• _Brief_: Identify all lines in the data containing the string "wall". Copy them out.

• _Information supplied_:
+ + + + + + +
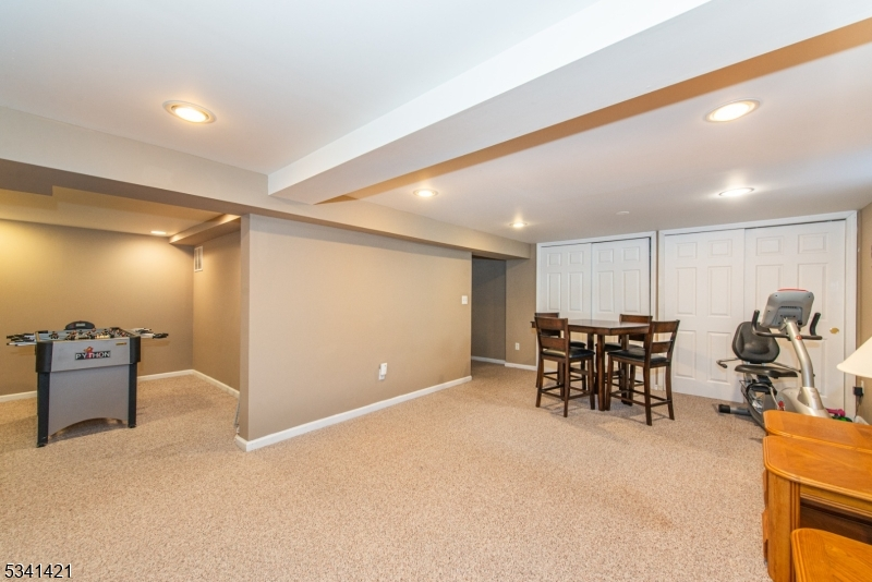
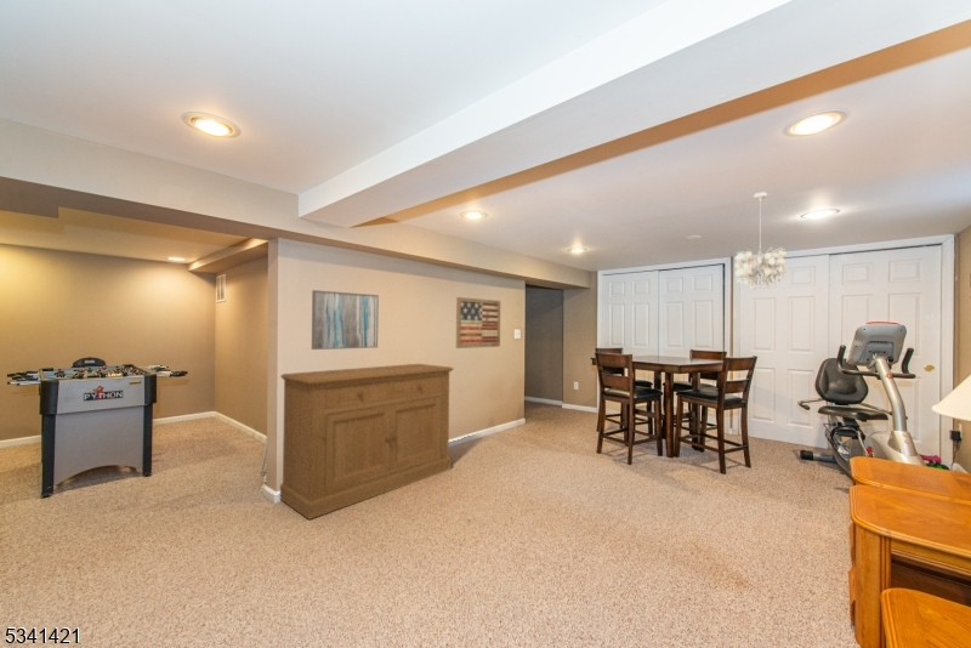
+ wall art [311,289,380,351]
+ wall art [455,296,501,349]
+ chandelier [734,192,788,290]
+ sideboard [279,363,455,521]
+ + + + + + +
• _Answer area_:
+ wall art [311,289,380,351]
+ wall art [455,296,501,349]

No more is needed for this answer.